▶ Passage shown
━━━━━━
Open r12a opened 4 years ago

r12a commented 4 years ago

This issue is applicable to text in all cursive scripts.

When elements surround part of a cursive run of text, and apply styling, the results often break the cursive joins. (See the results of trying to colour individual letters in the illustration below – as expected above, unsuccessful below.)

Screenshot 2021-01-22 at 15 19 49

shaping-2

Specs: After some discussion, the CSS spec requires the following (see CSS Text: Shaping Across Element Boundaries):

  1. Markup alone around part of a joined up sequence must not disturb the joining behaviour.
  2. Styling that doesn't affect the characters, such as text-decoration, must not break the joins.
  3. Styling that does affect the shape of the characters should not break the joins, however the result is not well defined for complex glyph arrangements such as ligatures where the markup occurs between characters that make up the ligature.
  4. Non-zero margins, padding, and borders, will break the join, as will isolation boundaries.

Tests & results: Interactive test, A span with a colour change for one letter in an Arabic word doesn't break the joining behaviour

I18n test suite, Cursive joining

Webkit breaks cursive joining as soon as markup appears around a character, and so obviously fails for any type of styling application, too.
━━━━━━
▶ How to complete this task
Copy the cursive joining issue above word for word, from start to finish.

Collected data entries
━━━━━━
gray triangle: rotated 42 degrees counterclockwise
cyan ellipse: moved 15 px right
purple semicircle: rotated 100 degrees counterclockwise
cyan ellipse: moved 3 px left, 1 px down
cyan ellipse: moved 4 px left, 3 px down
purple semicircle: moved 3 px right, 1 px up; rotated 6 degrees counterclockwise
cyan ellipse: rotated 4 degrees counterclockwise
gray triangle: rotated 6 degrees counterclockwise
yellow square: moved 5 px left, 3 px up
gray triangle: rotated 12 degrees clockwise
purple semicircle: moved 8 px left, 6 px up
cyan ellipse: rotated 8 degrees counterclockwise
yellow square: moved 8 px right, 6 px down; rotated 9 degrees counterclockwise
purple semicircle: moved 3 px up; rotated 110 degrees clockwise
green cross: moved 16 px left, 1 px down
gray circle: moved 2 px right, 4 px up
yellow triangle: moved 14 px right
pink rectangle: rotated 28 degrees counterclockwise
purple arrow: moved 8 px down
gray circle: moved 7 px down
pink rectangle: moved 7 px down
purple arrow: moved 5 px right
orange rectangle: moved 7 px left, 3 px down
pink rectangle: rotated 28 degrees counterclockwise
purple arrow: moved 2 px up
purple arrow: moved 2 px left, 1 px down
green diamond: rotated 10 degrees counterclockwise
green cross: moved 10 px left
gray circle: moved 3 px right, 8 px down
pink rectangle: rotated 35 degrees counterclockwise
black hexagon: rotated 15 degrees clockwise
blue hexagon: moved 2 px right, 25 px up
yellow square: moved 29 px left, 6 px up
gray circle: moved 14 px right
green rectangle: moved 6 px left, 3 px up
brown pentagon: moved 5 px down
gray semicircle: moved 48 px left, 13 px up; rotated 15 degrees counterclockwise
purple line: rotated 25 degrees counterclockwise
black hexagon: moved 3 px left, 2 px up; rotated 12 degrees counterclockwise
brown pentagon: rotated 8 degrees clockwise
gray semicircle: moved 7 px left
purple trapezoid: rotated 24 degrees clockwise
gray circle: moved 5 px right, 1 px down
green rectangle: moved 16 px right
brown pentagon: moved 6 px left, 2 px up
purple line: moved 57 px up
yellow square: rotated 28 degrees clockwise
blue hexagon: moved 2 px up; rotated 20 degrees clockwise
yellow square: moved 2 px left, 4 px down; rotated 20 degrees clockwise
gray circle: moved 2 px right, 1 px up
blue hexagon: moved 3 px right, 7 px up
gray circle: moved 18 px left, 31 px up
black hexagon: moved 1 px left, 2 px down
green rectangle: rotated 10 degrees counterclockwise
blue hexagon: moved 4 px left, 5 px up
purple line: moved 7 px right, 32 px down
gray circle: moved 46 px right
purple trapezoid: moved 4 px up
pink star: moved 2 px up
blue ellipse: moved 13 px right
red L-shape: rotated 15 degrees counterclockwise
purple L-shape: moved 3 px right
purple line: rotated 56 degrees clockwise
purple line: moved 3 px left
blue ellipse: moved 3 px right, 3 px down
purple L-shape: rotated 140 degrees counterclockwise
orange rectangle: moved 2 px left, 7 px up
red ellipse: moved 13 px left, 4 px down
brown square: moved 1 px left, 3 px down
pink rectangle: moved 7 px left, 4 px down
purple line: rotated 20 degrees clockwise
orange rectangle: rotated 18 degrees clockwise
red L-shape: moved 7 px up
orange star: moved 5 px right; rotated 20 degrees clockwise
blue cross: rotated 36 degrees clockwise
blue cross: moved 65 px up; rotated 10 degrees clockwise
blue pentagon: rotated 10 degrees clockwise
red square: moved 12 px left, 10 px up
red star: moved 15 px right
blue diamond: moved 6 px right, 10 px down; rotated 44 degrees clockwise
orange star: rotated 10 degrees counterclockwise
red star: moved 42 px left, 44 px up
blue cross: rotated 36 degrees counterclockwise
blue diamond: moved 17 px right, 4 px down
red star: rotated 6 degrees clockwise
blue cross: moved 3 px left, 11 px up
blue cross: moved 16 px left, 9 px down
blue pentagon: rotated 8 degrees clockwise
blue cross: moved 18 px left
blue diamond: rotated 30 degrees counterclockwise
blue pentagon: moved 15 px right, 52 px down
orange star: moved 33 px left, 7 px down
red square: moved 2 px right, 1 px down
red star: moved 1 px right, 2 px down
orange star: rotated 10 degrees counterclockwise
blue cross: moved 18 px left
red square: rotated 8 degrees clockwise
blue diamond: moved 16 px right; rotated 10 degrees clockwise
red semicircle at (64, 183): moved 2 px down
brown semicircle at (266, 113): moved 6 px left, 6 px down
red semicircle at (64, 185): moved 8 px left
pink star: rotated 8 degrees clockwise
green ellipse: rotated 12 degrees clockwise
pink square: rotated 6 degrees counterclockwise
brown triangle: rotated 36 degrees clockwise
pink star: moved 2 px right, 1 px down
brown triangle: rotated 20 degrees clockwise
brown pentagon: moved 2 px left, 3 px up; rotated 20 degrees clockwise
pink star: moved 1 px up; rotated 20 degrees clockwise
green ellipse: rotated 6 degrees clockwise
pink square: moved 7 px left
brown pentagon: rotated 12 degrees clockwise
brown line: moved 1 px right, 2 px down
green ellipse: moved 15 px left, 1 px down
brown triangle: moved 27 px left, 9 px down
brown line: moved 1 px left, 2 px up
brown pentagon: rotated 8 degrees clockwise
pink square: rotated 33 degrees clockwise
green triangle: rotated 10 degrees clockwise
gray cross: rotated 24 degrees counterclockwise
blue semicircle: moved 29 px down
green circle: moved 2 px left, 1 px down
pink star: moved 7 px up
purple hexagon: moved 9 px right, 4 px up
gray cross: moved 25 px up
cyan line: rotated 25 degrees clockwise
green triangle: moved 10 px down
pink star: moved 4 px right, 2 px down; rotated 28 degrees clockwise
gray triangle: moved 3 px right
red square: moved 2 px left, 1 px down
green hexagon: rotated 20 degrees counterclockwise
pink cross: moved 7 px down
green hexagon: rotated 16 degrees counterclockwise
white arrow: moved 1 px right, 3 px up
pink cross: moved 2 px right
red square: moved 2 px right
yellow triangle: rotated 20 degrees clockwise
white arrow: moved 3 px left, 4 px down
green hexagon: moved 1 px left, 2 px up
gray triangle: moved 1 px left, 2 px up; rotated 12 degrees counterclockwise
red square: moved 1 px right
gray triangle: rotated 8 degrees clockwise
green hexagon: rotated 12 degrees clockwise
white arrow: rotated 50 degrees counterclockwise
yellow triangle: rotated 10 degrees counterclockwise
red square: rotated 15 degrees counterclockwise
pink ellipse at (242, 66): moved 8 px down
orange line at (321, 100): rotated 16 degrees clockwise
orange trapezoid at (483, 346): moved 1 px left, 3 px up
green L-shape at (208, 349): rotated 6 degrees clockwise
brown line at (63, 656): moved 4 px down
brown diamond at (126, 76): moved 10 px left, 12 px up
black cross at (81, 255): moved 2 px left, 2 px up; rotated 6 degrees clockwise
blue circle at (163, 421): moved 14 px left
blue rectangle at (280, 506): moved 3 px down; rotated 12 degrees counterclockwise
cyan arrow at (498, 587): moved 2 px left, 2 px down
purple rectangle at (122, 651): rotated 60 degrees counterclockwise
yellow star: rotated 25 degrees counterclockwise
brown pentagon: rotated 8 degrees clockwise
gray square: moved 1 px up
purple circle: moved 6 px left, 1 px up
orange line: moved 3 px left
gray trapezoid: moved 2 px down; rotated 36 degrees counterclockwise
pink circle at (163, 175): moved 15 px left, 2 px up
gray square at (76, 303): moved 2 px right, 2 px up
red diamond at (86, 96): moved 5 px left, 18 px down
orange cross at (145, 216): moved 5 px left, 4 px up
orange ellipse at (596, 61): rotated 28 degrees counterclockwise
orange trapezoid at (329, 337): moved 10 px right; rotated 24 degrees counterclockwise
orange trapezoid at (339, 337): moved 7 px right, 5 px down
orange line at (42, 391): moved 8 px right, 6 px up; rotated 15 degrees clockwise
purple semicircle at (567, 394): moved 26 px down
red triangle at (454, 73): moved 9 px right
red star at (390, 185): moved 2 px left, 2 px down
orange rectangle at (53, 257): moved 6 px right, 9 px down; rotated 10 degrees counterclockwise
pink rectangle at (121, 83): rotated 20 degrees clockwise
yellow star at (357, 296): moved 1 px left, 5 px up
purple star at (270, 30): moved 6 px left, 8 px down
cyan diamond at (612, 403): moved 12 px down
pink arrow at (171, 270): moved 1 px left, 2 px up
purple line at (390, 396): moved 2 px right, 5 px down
━━━━━━
▶ Response to the exercise
Open r12a opened 4 years ago

r12a commented 4 years ago

This issue is applicable to text in all cursive scripts.

When elements surround part of a cursive run of text, and apply styling, the results often break the cursive joins. (See the results of trying to colour individual letters in the illustration below – as expected above, unsuccessful below.)

Screenshot 2021-01-22 at 15 19 49

shaping-2

Specs: After some discussion, the CSS spec requires the following (see CSS Text: Shaping Across Element Boundaries):

  1. Markup alone around part of a joined up sequence must not disturb the joining behaviour.
  2. Styling that doesn't affect the characters, such as text-decoration, must not break the joins.
  3. Styling that does affect the shape of the characters should not break the joins, however the result is not well defined for complex glyph arrangements such as ligatures where the markup occurs between characters that make up the ligature.
  4. Non-zero margins, padding, and borders, will break the join, as will isolation boundaries.

Tests & results: Interactive test, A span with a colour change for one letter in an Arabic word doesn't break the joining behaviour

I18n test suite, Cursive joining

Webkit breaks cursive joining as soon as markup appears around a character, and so obviously fails for any type of styling application, too.